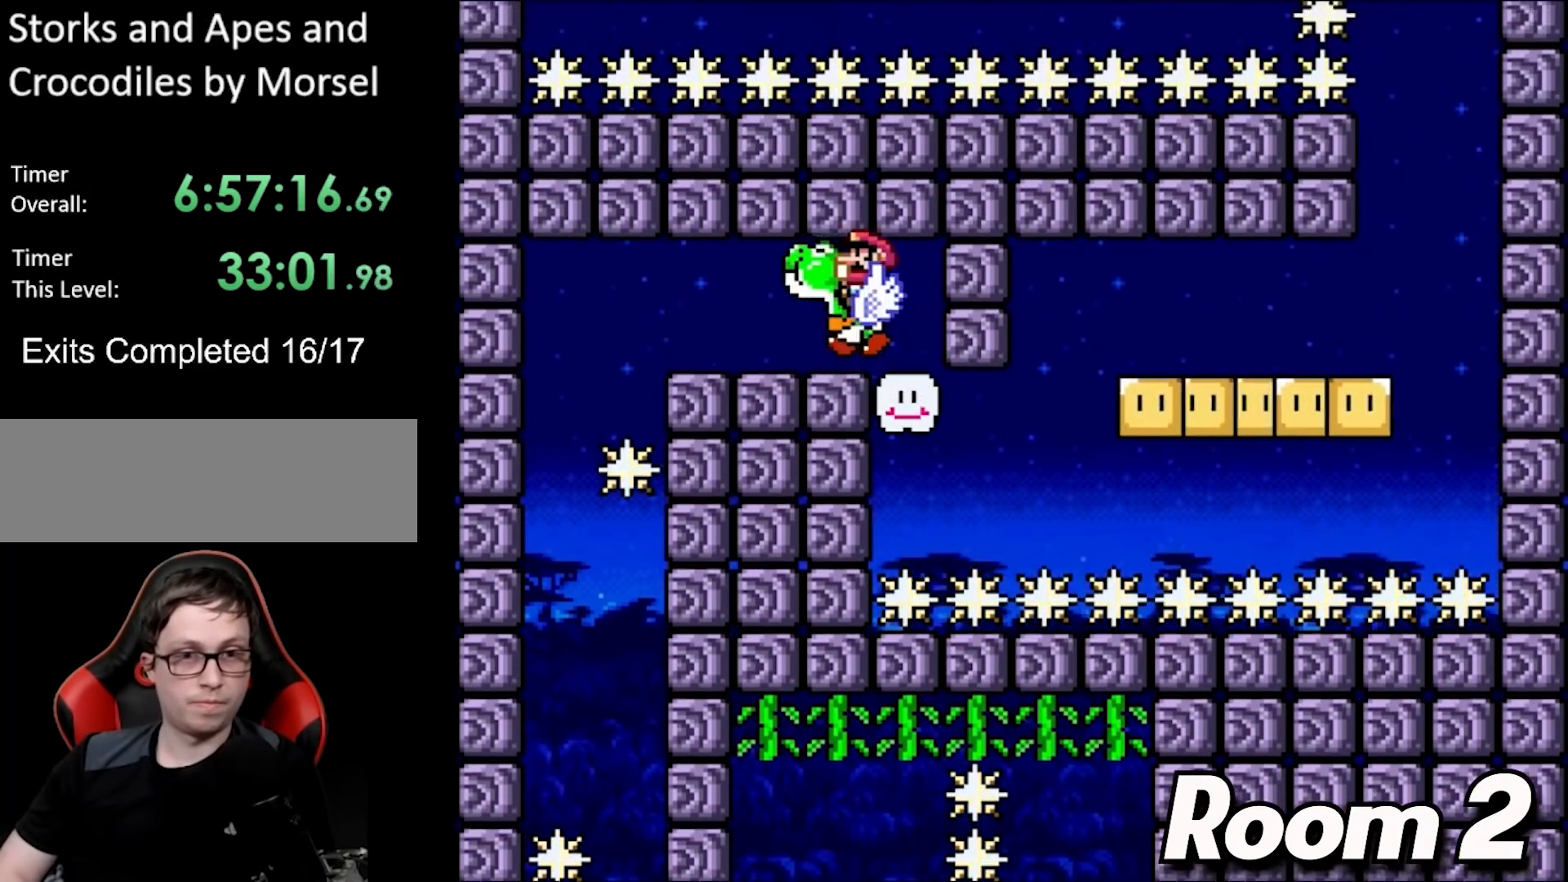
{"buttons": ["Y", "DPAD_LEFT"], "events": []}
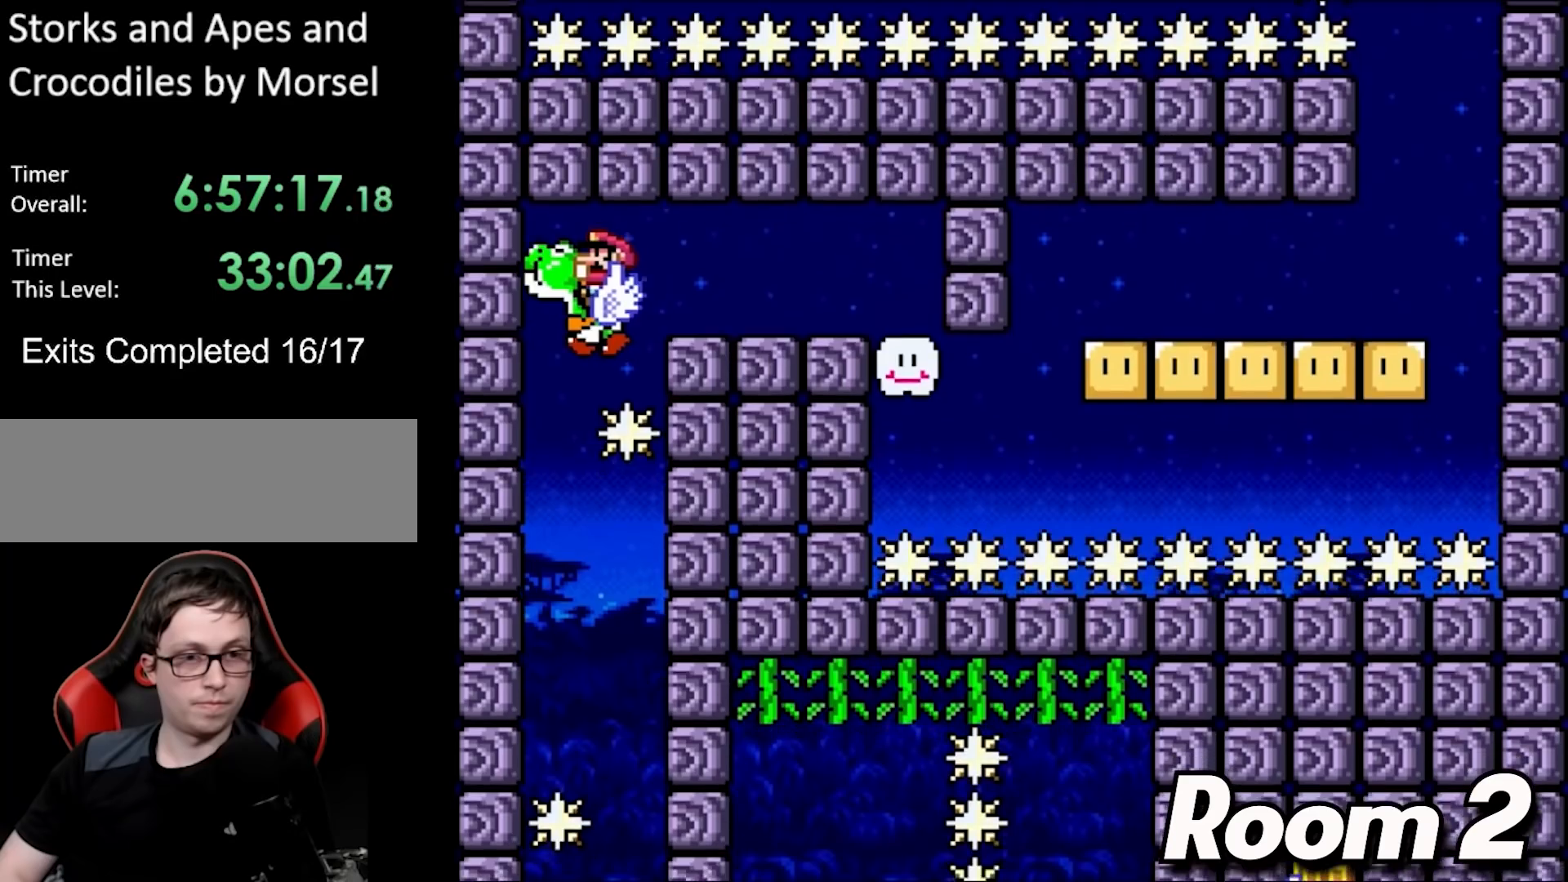
{"buttons": ["Y", "DPAD_RIGHT"], "events": [[100, "DPAD_LEFT", "up"], [350, "DPAD_RIGHT", "down"]]}
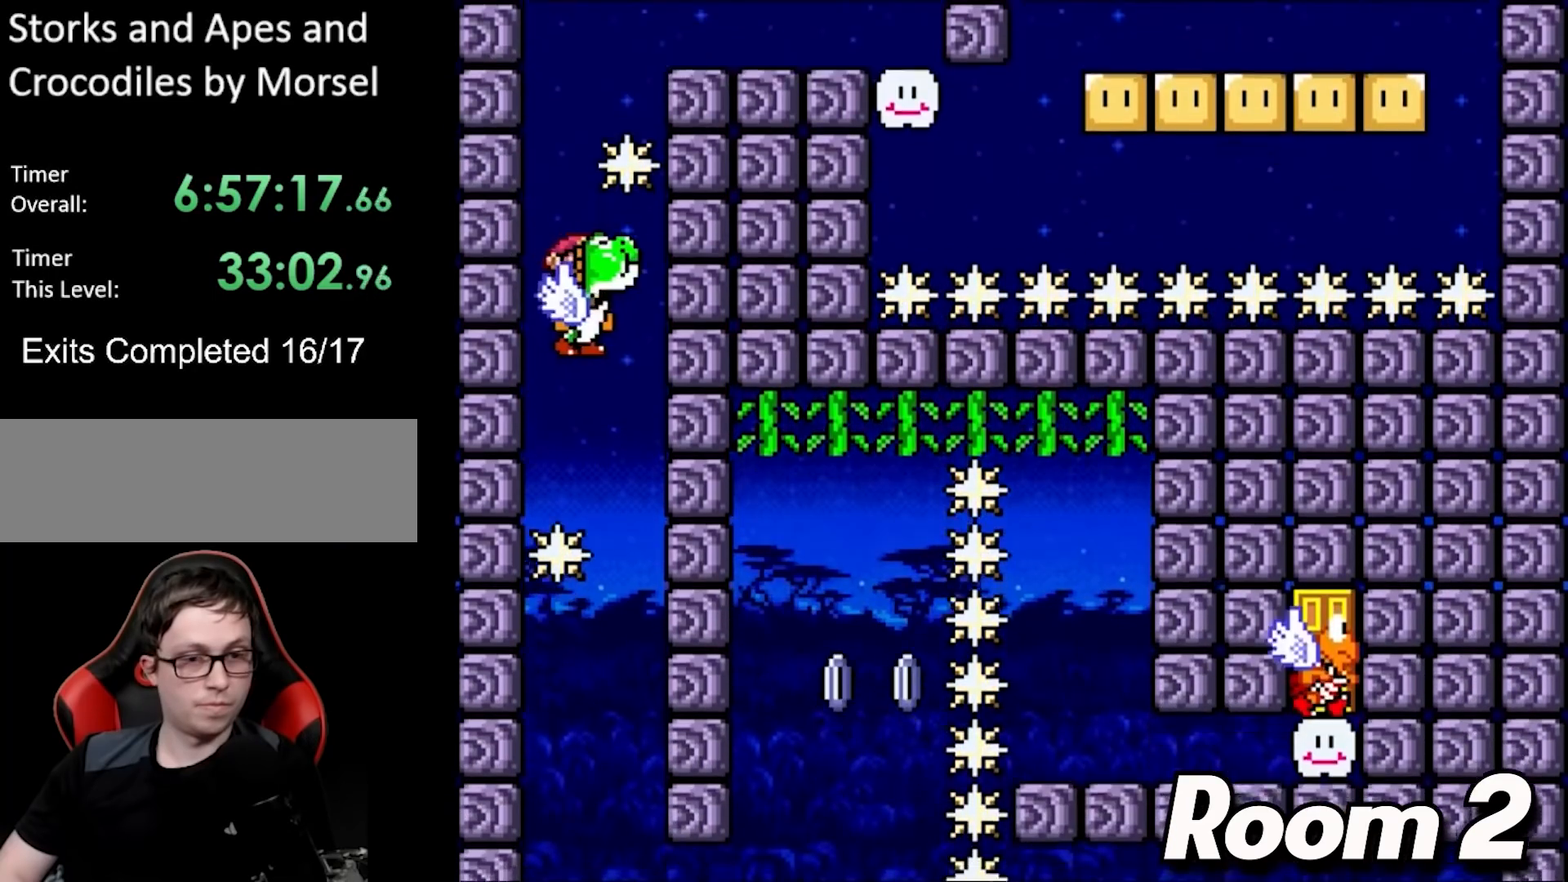
{"buttons": ["Y"], "events": [[167, "DPAD_RIGHT", "up"]]}
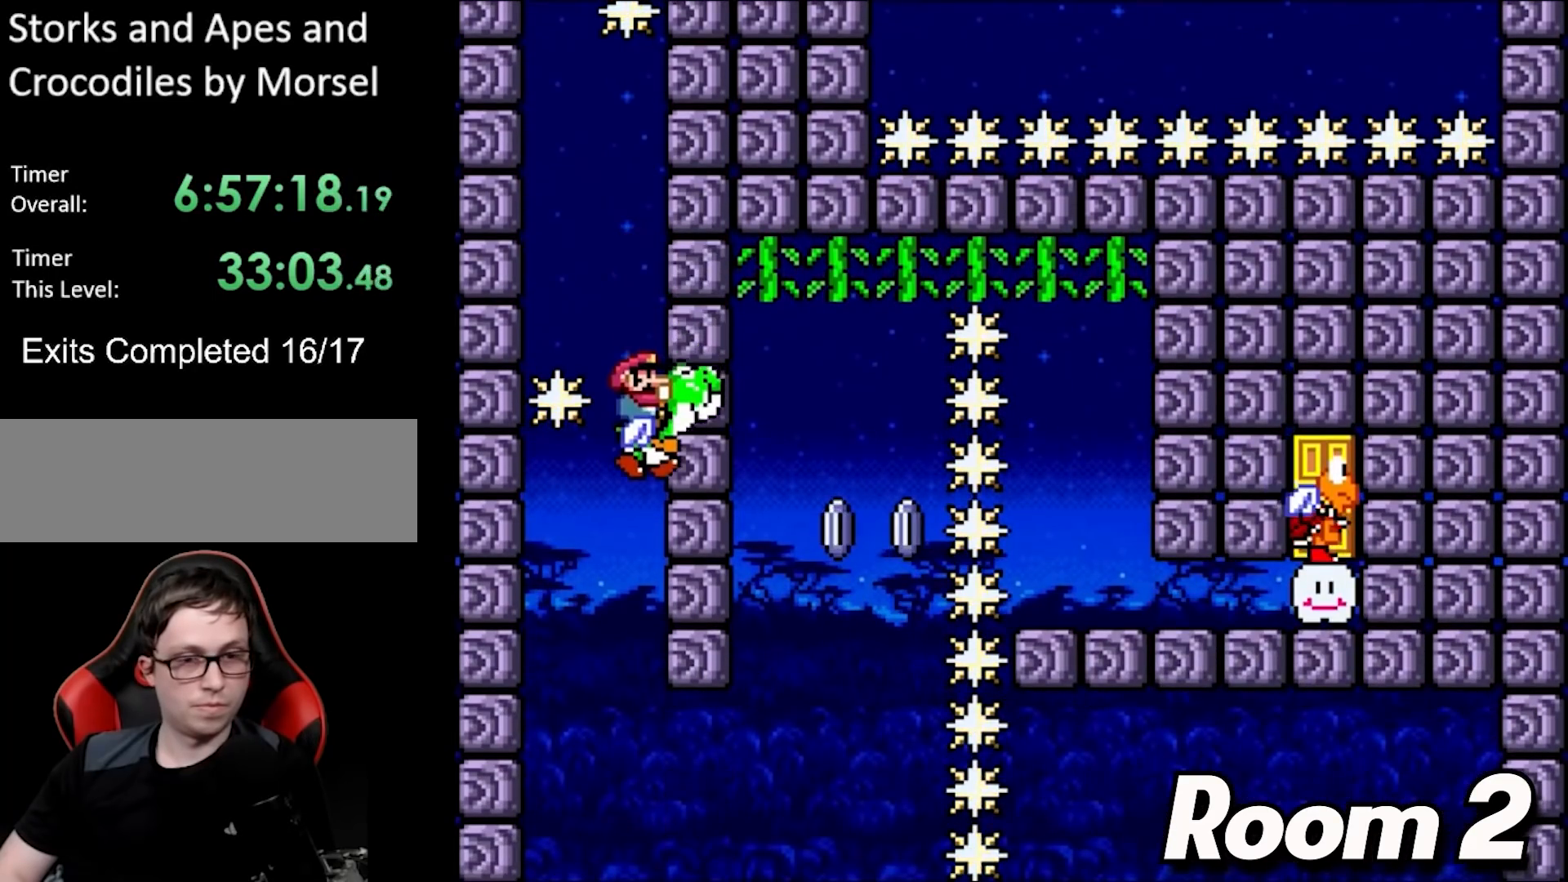
{"buttons": ["Y", "DPAD_RIGHT"], "events": [[333, "DPAD_RIGHT", "down"]]}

= = = = = = =

▶ **Exercise description**: Now write out the data word for word, skipping every picture in it.

▶ **Reply**:
{"buttons": ["Y", "DPAD_LEFT"], "events": []}
{"buttons": ["Y", "DPAD_RIGHT"], "events": [[100, "DPAD_LEFT", "up"], [350, "DPAD_RIGHT", "down"]]}
{"buttons": ["Y"], "events": [[167, "DPAD_RIGHT", "up"]]}
{"buttons": ["Y", "DPAD_RIGHT"], "events": [[333, "DPAD_RIGHT", "down"]]}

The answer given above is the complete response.